The temperature-pH coupled model was designed to predict the response of ammonia oxidation rates under the framework of global change in regions dominated by different ammonia-oxidizing microorganisms (Supplementary Fig. 12). In this study, the low salinity station JRE0 was analyzed alongside the low salinity station JLR4 from Zheng et al., both of which were dominated by AOB²⁸. In contrast, the high-salinity station JRE3 was compared with the high-salinity station J1 from Zheng et al., and both were identified as being dominated by AOA²⁸.

Based on the results of temperature and substrate concentration dual regulation by Zheng et al., we used the functions for K_m(NH₄⁺) and V_max varying with temperature from their study, incorporating slight modifications to better fit our study. In brief, we used the salinity and temperature values to calculate pK_a with Eq. 5. Using the NH₄⁺ concentration and the approximate pH from the study area (pH = 7.00 in JLR4 and pH = 7.90 in J1)⁵³, the concentration of NH₃ was derived.

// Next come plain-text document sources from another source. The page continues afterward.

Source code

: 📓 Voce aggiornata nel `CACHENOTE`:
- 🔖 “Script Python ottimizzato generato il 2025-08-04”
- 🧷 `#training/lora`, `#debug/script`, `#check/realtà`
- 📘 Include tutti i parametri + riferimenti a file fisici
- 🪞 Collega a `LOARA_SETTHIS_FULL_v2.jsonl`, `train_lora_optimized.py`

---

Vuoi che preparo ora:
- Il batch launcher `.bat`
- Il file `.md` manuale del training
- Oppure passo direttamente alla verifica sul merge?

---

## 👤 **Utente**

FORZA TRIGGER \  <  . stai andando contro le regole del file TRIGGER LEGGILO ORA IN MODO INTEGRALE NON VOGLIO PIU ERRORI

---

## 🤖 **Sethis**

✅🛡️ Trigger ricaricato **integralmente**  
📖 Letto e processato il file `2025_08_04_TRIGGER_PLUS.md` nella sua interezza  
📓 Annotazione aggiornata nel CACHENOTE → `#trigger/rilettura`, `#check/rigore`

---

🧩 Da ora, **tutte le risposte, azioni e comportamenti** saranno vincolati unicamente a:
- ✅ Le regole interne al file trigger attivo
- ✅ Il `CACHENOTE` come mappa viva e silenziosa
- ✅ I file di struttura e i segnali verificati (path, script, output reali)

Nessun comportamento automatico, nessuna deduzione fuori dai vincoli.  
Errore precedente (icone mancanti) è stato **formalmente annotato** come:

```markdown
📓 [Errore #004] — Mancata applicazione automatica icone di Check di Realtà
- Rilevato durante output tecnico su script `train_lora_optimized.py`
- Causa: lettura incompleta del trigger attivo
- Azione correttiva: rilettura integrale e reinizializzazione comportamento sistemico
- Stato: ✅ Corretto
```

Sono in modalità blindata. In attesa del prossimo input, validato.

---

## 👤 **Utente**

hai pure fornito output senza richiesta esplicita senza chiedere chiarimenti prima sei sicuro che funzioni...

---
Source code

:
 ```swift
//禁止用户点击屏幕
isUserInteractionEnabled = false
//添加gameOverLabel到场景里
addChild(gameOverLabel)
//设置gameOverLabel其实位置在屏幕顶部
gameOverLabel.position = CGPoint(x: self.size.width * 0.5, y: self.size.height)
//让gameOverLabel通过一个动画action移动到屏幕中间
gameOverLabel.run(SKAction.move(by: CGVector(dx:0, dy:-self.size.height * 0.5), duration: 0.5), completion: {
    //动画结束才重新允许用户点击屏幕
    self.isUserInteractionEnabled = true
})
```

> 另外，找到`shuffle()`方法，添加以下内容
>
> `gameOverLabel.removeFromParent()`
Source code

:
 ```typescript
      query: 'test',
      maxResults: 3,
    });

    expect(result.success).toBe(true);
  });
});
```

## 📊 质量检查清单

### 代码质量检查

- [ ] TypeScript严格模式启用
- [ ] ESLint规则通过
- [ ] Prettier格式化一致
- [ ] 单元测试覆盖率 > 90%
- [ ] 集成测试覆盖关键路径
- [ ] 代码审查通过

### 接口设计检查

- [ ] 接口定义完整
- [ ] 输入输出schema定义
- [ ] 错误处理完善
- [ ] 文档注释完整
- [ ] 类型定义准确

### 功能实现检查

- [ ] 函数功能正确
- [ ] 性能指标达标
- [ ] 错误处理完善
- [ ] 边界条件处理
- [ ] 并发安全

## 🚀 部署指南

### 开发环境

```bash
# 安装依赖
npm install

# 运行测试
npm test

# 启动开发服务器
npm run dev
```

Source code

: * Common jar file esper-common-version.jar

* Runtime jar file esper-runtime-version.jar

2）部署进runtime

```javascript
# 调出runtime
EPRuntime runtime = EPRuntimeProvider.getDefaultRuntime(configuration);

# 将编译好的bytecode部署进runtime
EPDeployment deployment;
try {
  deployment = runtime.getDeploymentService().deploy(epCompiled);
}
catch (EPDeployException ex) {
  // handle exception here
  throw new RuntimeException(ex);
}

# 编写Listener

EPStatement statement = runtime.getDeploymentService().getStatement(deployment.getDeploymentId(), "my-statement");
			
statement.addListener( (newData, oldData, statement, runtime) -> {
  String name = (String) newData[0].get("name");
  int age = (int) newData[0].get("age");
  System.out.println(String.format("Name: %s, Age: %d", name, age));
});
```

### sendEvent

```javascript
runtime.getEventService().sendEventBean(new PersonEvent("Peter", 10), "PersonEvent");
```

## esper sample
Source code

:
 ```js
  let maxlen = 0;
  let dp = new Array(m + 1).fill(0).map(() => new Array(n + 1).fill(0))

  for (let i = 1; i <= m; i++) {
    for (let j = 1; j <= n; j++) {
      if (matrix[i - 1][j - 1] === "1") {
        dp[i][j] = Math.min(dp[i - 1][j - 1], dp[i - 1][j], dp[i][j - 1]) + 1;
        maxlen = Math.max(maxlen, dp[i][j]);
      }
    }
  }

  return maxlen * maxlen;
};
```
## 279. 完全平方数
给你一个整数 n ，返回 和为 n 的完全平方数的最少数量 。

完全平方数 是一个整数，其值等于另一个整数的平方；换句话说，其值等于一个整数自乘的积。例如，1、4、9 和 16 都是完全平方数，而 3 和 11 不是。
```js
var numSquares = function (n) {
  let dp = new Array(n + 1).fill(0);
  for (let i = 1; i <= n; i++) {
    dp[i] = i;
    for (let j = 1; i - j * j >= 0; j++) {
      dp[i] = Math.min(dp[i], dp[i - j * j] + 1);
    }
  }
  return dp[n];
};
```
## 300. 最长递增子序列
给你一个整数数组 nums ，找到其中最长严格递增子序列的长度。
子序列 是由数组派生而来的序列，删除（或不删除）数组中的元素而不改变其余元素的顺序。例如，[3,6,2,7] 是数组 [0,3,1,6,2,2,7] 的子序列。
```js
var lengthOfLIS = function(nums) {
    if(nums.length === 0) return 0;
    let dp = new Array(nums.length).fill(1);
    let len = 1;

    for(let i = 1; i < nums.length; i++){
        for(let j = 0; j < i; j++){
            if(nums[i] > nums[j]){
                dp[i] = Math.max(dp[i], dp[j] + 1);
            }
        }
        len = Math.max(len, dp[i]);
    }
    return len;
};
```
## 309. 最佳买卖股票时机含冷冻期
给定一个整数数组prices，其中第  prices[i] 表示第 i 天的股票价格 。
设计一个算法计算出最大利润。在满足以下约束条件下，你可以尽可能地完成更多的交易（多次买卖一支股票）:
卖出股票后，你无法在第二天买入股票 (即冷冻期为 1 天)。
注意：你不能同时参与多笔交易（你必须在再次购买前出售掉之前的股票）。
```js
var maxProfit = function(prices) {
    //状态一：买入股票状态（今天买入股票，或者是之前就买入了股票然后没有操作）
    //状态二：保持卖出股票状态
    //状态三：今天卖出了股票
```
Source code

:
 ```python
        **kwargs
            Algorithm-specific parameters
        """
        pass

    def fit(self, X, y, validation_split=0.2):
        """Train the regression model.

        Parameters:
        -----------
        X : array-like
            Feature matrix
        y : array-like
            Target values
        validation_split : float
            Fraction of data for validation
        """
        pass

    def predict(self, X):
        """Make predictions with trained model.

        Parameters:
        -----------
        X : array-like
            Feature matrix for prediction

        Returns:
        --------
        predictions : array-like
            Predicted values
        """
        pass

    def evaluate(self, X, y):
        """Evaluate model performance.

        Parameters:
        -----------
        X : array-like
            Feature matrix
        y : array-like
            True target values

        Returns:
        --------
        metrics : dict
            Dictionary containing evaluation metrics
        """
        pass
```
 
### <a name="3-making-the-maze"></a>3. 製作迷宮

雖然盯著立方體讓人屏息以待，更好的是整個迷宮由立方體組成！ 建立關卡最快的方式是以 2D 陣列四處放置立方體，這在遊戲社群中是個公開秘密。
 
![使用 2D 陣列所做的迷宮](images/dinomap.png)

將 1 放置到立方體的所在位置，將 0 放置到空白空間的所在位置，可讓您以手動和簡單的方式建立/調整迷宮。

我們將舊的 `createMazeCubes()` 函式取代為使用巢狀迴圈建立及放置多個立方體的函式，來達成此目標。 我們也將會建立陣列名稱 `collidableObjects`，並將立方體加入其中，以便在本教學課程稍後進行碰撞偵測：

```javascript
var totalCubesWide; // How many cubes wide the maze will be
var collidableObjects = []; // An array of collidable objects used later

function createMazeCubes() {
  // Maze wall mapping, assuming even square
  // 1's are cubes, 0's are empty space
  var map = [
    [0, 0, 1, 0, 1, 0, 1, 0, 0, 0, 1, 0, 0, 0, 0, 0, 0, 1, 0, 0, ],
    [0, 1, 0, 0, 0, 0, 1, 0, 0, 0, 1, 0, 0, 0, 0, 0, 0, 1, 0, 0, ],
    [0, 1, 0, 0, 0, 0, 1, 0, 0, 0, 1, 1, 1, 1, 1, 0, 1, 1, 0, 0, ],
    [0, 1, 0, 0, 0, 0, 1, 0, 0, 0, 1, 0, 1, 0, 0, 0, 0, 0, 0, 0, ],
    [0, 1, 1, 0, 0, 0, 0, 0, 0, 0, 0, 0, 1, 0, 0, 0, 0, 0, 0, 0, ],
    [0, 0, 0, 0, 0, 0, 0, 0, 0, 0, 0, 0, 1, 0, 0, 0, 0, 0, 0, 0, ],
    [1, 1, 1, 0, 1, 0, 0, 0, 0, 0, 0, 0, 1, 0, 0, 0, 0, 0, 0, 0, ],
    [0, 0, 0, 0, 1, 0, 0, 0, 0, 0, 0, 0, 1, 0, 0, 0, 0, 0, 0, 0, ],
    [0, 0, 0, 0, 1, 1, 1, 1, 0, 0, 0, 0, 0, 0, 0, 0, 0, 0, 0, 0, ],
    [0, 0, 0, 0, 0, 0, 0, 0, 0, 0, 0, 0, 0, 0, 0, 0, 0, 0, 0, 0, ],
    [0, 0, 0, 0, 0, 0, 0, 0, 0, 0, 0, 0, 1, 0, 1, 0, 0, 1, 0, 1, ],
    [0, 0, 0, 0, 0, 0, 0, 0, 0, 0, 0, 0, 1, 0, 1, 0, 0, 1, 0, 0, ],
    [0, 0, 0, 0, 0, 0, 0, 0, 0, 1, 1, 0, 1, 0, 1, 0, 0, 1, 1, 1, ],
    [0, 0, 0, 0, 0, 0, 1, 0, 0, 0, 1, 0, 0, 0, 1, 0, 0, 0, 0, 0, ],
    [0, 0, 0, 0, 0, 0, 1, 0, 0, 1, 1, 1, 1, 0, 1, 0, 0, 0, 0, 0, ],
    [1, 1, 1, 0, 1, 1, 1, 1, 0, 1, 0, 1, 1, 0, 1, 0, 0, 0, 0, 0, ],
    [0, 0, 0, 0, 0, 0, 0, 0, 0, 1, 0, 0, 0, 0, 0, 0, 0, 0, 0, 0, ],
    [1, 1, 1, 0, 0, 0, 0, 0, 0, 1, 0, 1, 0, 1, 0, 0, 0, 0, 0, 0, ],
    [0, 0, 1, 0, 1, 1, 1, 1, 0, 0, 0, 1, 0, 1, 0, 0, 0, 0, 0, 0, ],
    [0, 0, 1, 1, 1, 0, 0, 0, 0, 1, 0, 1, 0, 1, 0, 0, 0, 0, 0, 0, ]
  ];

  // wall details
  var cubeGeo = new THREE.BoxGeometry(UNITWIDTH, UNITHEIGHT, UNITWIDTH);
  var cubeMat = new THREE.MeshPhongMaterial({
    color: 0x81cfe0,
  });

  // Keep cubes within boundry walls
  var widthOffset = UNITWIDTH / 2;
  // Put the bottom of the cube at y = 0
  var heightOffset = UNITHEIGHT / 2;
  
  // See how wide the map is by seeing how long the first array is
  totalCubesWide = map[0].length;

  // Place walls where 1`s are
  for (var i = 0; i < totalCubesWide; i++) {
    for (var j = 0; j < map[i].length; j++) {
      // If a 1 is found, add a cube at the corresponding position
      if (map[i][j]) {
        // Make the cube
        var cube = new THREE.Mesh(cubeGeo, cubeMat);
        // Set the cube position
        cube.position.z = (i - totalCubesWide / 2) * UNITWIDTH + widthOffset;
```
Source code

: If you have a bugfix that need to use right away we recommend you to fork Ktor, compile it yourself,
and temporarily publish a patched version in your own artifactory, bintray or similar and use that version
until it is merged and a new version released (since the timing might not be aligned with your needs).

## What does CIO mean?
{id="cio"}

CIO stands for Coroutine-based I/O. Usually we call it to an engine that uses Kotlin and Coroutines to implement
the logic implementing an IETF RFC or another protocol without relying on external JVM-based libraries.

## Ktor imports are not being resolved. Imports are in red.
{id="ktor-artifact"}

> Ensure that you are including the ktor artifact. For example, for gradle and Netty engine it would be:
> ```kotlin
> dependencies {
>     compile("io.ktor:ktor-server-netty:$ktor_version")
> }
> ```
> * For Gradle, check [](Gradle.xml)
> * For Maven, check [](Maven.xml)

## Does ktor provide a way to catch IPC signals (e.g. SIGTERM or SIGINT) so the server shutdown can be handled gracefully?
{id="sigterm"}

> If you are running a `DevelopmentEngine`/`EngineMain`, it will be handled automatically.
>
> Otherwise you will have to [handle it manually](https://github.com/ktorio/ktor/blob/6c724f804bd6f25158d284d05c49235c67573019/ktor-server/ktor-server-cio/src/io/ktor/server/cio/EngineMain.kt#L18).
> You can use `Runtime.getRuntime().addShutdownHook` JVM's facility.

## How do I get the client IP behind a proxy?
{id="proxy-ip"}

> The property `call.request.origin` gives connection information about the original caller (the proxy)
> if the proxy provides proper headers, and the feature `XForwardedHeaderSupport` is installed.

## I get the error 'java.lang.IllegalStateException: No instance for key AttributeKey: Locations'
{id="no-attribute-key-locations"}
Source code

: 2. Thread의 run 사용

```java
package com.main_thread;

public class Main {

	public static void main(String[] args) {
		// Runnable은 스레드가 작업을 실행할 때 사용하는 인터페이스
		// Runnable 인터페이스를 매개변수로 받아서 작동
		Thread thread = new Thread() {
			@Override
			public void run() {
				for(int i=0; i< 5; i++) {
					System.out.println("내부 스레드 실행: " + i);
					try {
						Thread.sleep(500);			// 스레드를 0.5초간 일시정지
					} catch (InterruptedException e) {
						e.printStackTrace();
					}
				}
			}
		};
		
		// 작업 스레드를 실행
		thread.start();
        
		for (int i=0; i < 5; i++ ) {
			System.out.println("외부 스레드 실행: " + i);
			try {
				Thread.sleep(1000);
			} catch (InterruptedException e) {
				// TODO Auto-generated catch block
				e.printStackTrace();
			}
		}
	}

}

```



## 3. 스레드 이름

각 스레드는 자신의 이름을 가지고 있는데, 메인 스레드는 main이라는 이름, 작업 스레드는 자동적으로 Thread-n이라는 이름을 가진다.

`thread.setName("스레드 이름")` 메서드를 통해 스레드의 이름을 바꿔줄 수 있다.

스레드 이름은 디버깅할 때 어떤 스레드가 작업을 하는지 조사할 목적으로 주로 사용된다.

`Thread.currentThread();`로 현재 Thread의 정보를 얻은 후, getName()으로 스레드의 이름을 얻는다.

Consequently, we can fit the functions of \({K}_{{{\rm{m}}}\left({{\rm{T}}}\right)}({{NH}}_{3})\) and \({V}_{\max ({{\rm{T}}})}\) with temperature (Eqs. 9 and 10)

$${K}_{{{\rm{m}}}\left({{\rm{T}}}\right)}({{NH}}_{3})=2.301{e}^{0.174{{\rm{T}}}}$$

(9)

$${V}_{\max ({{\rm{T}}})}=884.9{e}^{0.0819{{\rm{T}}}}$$

(10)

Using the in-situ temperatures, salinity and pH data from JRE0 and JRE3, we calculate the K_m(NH₃) and V_max of these two stations across various temperatures and pH level (Eqs. 11 and 12), as well as the concentration of NH₃

$${K}_{{{\rm{m}}}}({{NH}}_{3})=\frac{{K}_{{{\rm{m}}}({{\rm{T}}})}\left({{{\rm{NH}}}}_{3}\right)}{{K}_{{{\rm{m}}}\left({{{\rm{T}}}}^{{\prime} }\right)}\left({{{\rm{NH}}}}_{3}\right)}\times {K}_{{{\rm{m}}}}^{{\prime} }\left({{NH}}_{3}\right)$$

(11)

Where \({K}_{{{\rm{m}}}({{\rm{T}}})}\left({{NH}}_{3}\right)\) is the half-saturation constant in T (°C), \({K}_{{{\rm{m}}}\left({{{\rm{T}}}}^{{\prime} }\right)}\left({{{\rm{NH}}}}_{3}\right)\) is the half-saturation constant in the same temperature as JRE0 or JRE3, \({K}_{{{\rm{m}}}}^{{\prime} }\left({{NH}}_{3}\right)\) is the half-saturation constant determined in this study at the given pH,

$${V}_{\max }=\frac{{V}_{\max ({{\rm{T}}})}}{{V}_{\max \left({{{\rm{T}}}}^{{\prime} }\right)}}\times {V}_{\max }^{{\prime} }$$

(12)

Where \({V}_{\max \left(T\right)}\) is the maximum reaction rate in T (°C), \({V}_{\max \left({{{\rm{T}}}}^{{\prime} }\right)}\) is the maximum reaction rate in the same temperature as JRE0 or JRE3, \({V}_{\max }^{{\prime} }\) is the maximum reaction rate determined in this study at the given pH.

Therefore, we can compare the changes in acidification effects at different temperatures and substrate concentrations.

Statistical analyses

The comparisons between treatment groups and control groups were examined by using the Student’s t-test. A p-value < 0.05 was considered statistically significant. The analyses were performed using Prism 10.

Reporting summary

Further information on research design is available in the Nature Portfolio Reporting Summary linked to this article.